[Aim of the exercise]: From the listing below, retype exactly the line holding "Con el fin de que los clientes visiten y", the line holding "Du warst schon", and the lines between them; skip everything else.

[Records to use]:
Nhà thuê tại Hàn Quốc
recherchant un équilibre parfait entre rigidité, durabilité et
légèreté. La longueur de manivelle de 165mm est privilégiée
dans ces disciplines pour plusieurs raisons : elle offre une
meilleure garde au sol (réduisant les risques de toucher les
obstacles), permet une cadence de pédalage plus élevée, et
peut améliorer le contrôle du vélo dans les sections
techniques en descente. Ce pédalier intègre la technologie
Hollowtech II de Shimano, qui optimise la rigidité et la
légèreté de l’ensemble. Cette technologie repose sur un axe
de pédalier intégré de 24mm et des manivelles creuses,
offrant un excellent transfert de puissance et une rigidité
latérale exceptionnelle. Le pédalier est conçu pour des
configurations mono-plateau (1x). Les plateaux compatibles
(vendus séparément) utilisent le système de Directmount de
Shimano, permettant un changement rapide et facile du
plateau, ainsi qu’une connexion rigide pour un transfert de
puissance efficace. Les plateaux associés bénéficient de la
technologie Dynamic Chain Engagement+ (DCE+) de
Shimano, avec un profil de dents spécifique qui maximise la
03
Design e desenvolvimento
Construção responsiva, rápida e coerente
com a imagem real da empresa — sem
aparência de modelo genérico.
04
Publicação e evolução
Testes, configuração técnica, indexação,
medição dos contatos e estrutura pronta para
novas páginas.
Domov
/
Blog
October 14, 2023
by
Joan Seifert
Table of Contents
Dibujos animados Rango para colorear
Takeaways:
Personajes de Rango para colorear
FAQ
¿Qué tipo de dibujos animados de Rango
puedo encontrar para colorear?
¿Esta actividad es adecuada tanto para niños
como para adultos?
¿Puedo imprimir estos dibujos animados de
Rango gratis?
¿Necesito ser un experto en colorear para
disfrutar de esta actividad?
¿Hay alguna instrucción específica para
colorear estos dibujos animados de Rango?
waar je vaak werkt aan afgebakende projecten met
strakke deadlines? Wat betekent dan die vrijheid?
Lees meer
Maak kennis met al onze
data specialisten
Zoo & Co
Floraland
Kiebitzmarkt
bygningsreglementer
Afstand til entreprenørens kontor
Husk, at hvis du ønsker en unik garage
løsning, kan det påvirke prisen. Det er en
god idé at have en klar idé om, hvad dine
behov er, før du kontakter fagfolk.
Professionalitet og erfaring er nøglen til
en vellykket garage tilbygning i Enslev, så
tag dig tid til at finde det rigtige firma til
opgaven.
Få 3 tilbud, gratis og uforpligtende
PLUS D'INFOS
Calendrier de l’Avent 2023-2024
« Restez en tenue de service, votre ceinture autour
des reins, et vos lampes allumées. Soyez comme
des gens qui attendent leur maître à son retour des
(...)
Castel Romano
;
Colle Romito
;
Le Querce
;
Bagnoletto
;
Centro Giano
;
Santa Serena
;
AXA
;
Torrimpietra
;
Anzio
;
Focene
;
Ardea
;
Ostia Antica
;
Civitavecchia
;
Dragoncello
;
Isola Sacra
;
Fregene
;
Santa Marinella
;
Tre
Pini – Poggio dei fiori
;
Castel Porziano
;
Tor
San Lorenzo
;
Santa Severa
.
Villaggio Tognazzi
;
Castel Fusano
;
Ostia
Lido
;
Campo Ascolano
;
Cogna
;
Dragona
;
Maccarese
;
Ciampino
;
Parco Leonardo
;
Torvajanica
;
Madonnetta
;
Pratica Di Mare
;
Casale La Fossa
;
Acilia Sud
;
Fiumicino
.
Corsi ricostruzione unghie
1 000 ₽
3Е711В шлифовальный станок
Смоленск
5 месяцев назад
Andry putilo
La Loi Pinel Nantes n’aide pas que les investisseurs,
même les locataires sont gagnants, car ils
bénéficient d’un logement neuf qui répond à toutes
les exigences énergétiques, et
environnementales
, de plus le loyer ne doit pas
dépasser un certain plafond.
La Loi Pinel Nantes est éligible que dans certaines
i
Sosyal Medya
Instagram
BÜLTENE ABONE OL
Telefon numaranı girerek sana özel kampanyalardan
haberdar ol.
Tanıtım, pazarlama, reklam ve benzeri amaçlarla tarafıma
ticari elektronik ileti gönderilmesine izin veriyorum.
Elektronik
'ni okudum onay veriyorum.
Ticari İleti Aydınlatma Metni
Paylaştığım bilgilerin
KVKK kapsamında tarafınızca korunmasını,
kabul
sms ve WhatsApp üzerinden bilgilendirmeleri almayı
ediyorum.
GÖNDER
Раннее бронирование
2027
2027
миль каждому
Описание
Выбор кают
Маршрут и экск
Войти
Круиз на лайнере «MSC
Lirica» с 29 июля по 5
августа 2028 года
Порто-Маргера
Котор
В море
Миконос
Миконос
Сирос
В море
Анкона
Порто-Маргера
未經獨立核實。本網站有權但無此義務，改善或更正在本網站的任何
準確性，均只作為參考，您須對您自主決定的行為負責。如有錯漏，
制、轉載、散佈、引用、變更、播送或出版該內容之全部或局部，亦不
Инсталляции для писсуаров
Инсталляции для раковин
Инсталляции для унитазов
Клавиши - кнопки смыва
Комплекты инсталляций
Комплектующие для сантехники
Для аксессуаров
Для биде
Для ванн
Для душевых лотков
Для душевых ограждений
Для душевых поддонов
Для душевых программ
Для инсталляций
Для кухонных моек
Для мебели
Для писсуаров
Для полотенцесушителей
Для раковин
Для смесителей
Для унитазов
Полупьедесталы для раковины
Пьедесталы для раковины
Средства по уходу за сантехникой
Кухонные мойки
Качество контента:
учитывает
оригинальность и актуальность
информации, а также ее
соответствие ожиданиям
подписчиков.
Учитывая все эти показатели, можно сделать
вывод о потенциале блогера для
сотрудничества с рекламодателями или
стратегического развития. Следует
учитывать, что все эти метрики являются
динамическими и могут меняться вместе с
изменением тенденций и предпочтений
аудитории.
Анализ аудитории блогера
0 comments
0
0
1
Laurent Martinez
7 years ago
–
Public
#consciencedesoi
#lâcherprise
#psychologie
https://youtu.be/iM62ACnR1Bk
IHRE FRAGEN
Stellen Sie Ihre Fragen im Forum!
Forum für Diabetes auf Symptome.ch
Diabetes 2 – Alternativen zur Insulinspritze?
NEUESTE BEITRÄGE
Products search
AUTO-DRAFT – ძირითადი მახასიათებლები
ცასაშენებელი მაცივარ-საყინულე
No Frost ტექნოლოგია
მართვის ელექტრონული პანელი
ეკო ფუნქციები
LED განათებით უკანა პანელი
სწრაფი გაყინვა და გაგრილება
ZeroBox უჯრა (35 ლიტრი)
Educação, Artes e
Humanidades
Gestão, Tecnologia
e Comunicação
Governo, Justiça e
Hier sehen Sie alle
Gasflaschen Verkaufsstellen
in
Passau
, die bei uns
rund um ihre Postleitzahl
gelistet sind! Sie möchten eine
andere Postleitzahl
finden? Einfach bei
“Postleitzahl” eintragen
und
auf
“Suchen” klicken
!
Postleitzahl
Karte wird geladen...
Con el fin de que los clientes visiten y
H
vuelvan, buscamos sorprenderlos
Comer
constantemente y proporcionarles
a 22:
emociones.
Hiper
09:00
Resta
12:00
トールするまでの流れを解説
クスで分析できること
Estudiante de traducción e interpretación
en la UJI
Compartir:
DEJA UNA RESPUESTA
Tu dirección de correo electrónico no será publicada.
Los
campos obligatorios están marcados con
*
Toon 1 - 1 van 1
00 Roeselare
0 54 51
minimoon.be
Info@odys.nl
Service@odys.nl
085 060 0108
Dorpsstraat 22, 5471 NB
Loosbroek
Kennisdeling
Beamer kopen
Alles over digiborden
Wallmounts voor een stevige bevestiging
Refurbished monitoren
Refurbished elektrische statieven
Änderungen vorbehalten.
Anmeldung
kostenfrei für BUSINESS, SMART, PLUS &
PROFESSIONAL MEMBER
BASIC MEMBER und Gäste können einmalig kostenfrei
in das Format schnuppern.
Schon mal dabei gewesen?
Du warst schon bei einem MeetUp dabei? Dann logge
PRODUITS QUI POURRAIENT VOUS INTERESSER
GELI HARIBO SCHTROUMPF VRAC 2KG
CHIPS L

[Response area]:
Con el fin de que los clientes visiten y
H
vuelvan, buscamos sorprenderlos
Comer
constantemente y proporcionarles
a 22:
emociones.
Hiper
09:00
Resta
12:00
トールするまでの流れを解説
クスで分析できること
Estudiante de traducción e interpretación
en la UJI
Compartir:
DEJA UNA RESPUESTA
Tu dirección de correo electrónico no será publicada.
Los
campos obligatorios están marcados con
*
Toon 1 - 1 van 1
00 Roeselare
0 54 51
minimoon.be
Info@odys.nl
Service@odys.nl
085 060 0108
Dorpsstraat 22, 5471 NB
Loosbroek
Kennisdeling
Beamer kopen
Alles over digiborden
Wallmounts voor een stevige bevestiging
Refurbished monitoren
Refurbished elektrische statieven
Änderungen vorbehalten.
Anmeldung
kostenfrei für BUSINESS, SMART, PLUS &
PROFESSIONAL MEMBER
BASIC MEMBER und Gäste können einmalig kostenfrei
in das Format schnuppern.
Schon mal dabei gewesen?
Du warst schon bei einem MeetUp dabei? Dann logge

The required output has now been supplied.